[EXERCISE OBJECTIVE] Copy out every line of the records in which "SIGINT" can be found.

**** RECORDS PROVIDED

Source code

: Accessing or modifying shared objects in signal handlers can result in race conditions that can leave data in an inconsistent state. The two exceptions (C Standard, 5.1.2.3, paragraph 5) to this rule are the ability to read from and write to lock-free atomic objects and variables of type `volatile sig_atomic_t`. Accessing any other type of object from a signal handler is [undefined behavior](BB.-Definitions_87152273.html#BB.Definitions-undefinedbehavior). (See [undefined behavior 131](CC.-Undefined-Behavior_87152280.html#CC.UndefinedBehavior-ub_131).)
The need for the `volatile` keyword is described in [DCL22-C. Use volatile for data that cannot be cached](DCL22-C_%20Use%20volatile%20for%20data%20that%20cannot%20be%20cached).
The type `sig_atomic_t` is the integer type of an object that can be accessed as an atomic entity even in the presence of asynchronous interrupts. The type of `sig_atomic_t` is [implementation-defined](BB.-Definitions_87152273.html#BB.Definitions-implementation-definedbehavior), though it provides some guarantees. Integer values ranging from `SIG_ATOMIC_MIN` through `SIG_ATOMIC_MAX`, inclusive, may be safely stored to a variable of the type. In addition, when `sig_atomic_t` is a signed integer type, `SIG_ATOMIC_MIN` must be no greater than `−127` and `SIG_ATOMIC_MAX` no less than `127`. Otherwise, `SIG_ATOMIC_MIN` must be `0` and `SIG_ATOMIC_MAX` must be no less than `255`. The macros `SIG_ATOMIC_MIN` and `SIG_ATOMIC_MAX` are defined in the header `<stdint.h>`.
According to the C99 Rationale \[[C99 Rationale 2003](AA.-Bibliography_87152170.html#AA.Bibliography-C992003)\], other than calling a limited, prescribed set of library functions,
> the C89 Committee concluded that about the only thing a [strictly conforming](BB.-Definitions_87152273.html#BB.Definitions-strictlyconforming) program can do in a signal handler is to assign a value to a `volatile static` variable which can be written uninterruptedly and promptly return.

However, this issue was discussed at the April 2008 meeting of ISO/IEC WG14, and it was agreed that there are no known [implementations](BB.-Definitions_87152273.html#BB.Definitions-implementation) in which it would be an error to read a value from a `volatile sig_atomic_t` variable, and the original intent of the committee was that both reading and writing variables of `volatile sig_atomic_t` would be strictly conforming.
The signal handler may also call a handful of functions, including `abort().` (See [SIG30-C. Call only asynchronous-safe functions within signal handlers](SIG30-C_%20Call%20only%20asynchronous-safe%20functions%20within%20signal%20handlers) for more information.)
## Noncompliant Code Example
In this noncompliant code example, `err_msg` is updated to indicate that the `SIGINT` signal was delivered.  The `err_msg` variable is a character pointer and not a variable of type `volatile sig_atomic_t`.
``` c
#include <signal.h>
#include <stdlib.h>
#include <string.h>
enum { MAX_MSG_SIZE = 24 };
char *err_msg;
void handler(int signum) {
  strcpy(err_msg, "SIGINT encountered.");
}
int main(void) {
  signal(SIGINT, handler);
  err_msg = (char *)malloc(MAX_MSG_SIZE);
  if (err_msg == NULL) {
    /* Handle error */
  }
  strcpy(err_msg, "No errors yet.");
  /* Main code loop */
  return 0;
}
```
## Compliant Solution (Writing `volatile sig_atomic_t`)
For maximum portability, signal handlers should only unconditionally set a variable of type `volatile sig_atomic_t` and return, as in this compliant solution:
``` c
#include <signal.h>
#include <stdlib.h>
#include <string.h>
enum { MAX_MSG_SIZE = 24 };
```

********

[RESULT FOR THIS TASK]
In this noncompliant code example, `err_msg` is updated to indicate that the `SIGINT` signal was delivered.  The `err_msg` variable is a character pointer and not a variable of type `volatile sig_atomic_t`.
  strcpy(err_msg, "SIGINT encountered.");
  signal(SIGINT, handler);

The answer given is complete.